Status: The Senate Energy and Natural Resources Committee will hold a public hearing on both bills next Tuesday (April 9) morning.

Senate Bill 514 (line 7 on the spreadsheet)

Background: State Sen. Howard Pearl submitted this bill on behalf of the NHTOA. It does three things:

  • Increases the volume of wood a landowner can harvest for personal use from 10,000 board feet and 20 cords of firewood to 15,000 board feet and 30 cords,
  • Increases the threshold for when an intent-to-cut needs to be filed and timber taxes paid from 10,000 board feet and 20 cords to 15,000 board feet and 30 cords, respectively, for land being converted to a non-forest use, and
  • Changes the whole-tree ton “equivalent language” in the land conversion exemption to allow the addition of 300 tons of whole-tree chips.

The purpose of this bill is to reduce the timber tax paperwork and time burden for very small timber harvests (i.e., 1-3 days; a half dozen loads).

Status: On March 26, the House Ways and Means Committee voted to recommend the full House pass this bill. The full House will  vote on this bill next Thursday (April 11).

Senate Bill 504 (line 8 on the spreadsheet)

Background: This bill would modify the Current Use law to create a method of posting land to allow “public recreational use.” The bill would also modify the criminal trespass law by adding this new method of posting. This bill was introduced on behalf of the Governor to help law enforcement agents deal with illegal border crossings in northern New Hampshire.

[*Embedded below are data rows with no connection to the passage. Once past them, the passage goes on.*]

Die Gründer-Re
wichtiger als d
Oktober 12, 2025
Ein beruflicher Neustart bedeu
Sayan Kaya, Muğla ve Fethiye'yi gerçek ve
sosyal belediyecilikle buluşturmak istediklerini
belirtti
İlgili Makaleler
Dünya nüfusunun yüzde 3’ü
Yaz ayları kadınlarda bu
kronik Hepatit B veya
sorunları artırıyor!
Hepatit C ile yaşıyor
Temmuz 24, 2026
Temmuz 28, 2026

We do not understand how this bill changes the regulatory authority of law enforcement to apprehend individuals entering the U.S. illegally. The NHTOA’s primary concern is to protect Current Use and to avoid confusion in the recreation community over what types of recreation are permitted on lands enrolled in Current Use.

NHTOA Position: The NHTOA successfully amended the bill in the Senate to clarify what recreational uses are permitted by replacing the generic term “recreational use” with the list of uses allowed in current law.

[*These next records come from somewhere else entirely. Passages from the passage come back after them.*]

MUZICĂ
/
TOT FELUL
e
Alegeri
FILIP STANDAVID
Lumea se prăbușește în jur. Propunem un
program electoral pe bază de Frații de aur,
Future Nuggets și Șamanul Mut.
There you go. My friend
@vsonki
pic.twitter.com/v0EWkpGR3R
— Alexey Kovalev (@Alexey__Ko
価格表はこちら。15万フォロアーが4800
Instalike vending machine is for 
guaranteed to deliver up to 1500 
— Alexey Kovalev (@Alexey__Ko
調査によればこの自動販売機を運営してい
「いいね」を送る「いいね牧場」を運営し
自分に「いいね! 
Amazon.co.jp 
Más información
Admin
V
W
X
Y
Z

Status: Earlier this month the full Senate passed this bill. Due to the snow storm this week, the House Criminal Justice and Public Safety Committee will now host their public hearing and vote on the bill next Wednesday (April 10).

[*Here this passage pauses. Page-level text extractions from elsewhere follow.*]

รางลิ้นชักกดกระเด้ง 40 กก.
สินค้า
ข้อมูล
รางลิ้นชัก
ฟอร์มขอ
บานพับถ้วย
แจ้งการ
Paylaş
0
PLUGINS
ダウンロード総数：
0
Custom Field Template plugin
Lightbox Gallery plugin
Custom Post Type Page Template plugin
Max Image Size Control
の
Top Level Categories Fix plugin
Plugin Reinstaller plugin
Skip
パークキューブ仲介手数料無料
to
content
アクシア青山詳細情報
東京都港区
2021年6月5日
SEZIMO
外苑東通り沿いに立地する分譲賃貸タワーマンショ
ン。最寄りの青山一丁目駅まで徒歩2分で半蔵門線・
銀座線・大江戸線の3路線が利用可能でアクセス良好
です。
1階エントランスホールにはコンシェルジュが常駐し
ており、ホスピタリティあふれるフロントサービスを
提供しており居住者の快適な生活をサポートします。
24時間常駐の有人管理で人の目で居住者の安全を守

House Bills 1059 and 1387 (lines 57 and 60 on the spreadsheet)

 Background: Both bills deal with the state building codes. House Bill 1059 seeks to update the codes to allow the use of cross-laminated timber (a.k.a. mass timber) in multi-story buildings. This new building technology has been used in Europe for years and is just beginning to catch on in the U.S. It creates new market opportunities for softwood lumber. House Bill 1387 makes a technical “housekeeping” change to the building codes for log structures and biomass boilers.

At the hearing before the Executive Departments and Administration Committee on House Bill 1387, the NHTOA learned log structures and biomass boilers were to be removed from statute because these provisions are now a permanent part of the state building codes. Having old building codes in statute is redundant, unnecessary and causes confusion, especially after the State Building Codes get updated. The passage of House Bill 1387 will ensure builders, designers, and code enforcement officers have only one place to look for wood boiler and log home codes, the State Building Codes.

NHTOA Position: The NHTOA supports House Bill 1059 and is monitoring House Bill 1387.

Status: On Wednesday (April 3) the Senate Executive Departments and Administration Committee held a public hearing on HB 1387 where no one spoke in opposition to the bill. This committee will be having a public hearing on HB 1059 next Wednesday (April 10).